BEGIN Text block
Iran is taking advantage of this year's U.S. presidential election to buy time to develop its nuclear weapons program, confident that the Obama administration wants to avoid provoking a foreign policy crisis ahead of the November vote, senior policy analysts and officials say.
James Carafano, a senior defense analyst with The Heritage Foundation, said U.S. officials should be highly skeptical of anything Iran says when it meets with the five permanent members of the U.N. Security Council and Germany in Iraq on Wednesday.
"Iran's going to play-rope-a dope and do everything they can to string the administration along," he said. "The administration is mainly focused on one outcome that will ensure nothing will happen before the November election. Iranian officials know the Obama administration is desperate for nothing to happen and Iran can play that to their advantage."
Although the administration is hoping to reach a diplomatic solution with Iran during this week's meetings, history is not on its side. In mid-April, the Obama administration and Western allies failed to persuade the regime to cooperate with the U.N. during nuclear talks in Istanbul, Turkey. Since Obama took office, U.S. officials have not been able to persuade Iran to take concrete steps to halt the enrichment of uranium, open its facilities to U.N. inspectors and move forward with proof that it will close its secretive Fordow enrichment facility.
At the same time, Iran is benefitting from Republican attempts to score political points by blocking administration initiatives.
Senate Republicans blocked the passage of a bill that leveled economic sanctions against Tehran on Friday, saying that the measure did not go far enough. South Carolina Republican leader Sen. Lindsey Graham, a senior member of the Senate Armed Services Committee, said the bill needed explicit language threatening U.S. military action if Iran continues to pursue nuclear capabilities.
The blockage of the bill is nothing more than political posturing, said a U.S. official familiar with the international sanctions being proposed by the Senate.
The failure to pass the bill makes it more difficult to shut down loopholes currently being exploited by Iran and hold international banks accountable for violating the sanctions that are currently in place. "Iranian officials didn't need to do anything to win this small battle," said the official, who asked not to be named. "While we continue politicking the regime moves forward with the nuclear program and manipulates the West. I expect the Baghdad meeting to be much of the same, with Iran buying more time to build its program."
END Text block
BEGIN Dataset content
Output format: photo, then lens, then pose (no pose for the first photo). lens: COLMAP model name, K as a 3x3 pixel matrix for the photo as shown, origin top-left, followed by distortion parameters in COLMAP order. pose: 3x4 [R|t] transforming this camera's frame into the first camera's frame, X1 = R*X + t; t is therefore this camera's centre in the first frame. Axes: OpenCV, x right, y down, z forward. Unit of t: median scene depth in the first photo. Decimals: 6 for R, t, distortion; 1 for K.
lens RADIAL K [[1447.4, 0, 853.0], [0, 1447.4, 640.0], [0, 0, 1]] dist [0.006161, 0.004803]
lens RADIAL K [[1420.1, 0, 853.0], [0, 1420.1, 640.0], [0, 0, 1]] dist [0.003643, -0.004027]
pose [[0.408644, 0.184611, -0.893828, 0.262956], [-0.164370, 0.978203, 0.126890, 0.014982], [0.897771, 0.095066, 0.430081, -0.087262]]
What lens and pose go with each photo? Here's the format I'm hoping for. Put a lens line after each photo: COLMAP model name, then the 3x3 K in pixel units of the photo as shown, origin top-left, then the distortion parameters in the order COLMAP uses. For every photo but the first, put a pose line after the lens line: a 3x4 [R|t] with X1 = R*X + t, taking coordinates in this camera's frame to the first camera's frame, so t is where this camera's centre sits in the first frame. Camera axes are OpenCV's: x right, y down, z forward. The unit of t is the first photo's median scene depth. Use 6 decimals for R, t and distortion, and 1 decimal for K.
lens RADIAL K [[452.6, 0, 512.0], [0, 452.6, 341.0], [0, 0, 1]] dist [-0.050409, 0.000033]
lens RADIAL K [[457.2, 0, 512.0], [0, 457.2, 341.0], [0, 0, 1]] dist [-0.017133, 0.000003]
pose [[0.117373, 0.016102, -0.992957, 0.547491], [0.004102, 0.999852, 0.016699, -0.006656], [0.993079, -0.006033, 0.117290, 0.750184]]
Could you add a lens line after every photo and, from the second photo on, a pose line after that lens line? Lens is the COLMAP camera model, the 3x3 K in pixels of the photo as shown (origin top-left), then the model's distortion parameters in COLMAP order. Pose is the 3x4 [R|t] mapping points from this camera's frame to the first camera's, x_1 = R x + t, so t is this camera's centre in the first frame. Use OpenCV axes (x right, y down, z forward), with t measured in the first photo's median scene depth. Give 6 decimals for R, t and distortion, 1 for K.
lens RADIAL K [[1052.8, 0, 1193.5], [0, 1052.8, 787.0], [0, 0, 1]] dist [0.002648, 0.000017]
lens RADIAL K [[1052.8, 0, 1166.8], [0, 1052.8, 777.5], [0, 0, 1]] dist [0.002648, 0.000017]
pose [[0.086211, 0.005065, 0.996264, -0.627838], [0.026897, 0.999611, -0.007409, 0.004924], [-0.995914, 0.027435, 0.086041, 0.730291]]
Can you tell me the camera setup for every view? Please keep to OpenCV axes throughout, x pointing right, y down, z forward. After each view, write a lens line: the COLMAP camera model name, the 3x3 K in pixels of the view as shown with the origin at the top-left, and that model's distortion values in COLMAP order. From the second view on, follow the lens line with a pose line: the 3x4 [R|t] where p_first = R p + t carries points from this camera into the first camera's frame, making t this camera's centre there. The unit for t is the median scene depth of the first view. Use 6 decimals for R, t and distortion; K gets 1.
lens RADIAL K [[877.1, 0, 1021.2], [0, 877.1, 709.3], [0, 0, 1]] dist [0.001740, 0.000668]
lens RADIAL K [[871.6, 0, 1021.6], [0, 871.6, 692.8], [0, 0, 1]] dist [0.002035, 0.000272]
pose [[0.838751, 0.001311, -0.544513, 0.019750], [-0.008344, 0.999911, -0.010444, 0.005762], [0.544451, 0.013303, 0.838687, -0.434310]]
END Dataset content
● **Exercise**
Carry on the news text about Iran's nuclear program and the U.S. election, beginning right after its final sentence.

● **Answer box**
The Iranian regime has long claimed that its nuclear ambitious are aimed at medical research and energy, not weapons. But most American and international experts dismiss that claim as a transparent lie. Iran is "a dangerous free radical and we can't trust that if they acquire nuclear weapons they won't use them," a U.S. intelligence official said.
Israeli Prime Minister Benjamin Netanyahu, who has a strained relationship with Obama, made it clear last week that he has little faith in the Baghdad talks, and warned that the Iranian regime is playing a "chess game" with the U.S. and European powers. Netanyahu has long maintained that any promised concessions by Tehran will never bear fruit.
Republican presidential contender Mitt Romney will be keeping a close eye on this week's developments. He has criticized the administration for lacking effective policy against Iran.
Obama's challenge this week will be to gain some tangible proof that Iran is willing to concede to some of the demands set forth by the U.S. and U.N.
Ami Ayalon, who headed Israel's Shin Bet internal security agency, said last week during a visit to Washington that both Israel and the U.S. need to reassess the current strategy regarding Iran. Ayalon believes Israel needs to unilaterally withdraw settlers from the West Bank and resettle them behind the green line before any discussions with Iran can be effective.
He said the West is still relying on a strategy designed before the changes brought about by the Arab spring, one that needs to be upgraded to reflect the new Middle East.
Carafano says limiting possibilities to either "war or negotiations" is a false presumption that will lead to failure.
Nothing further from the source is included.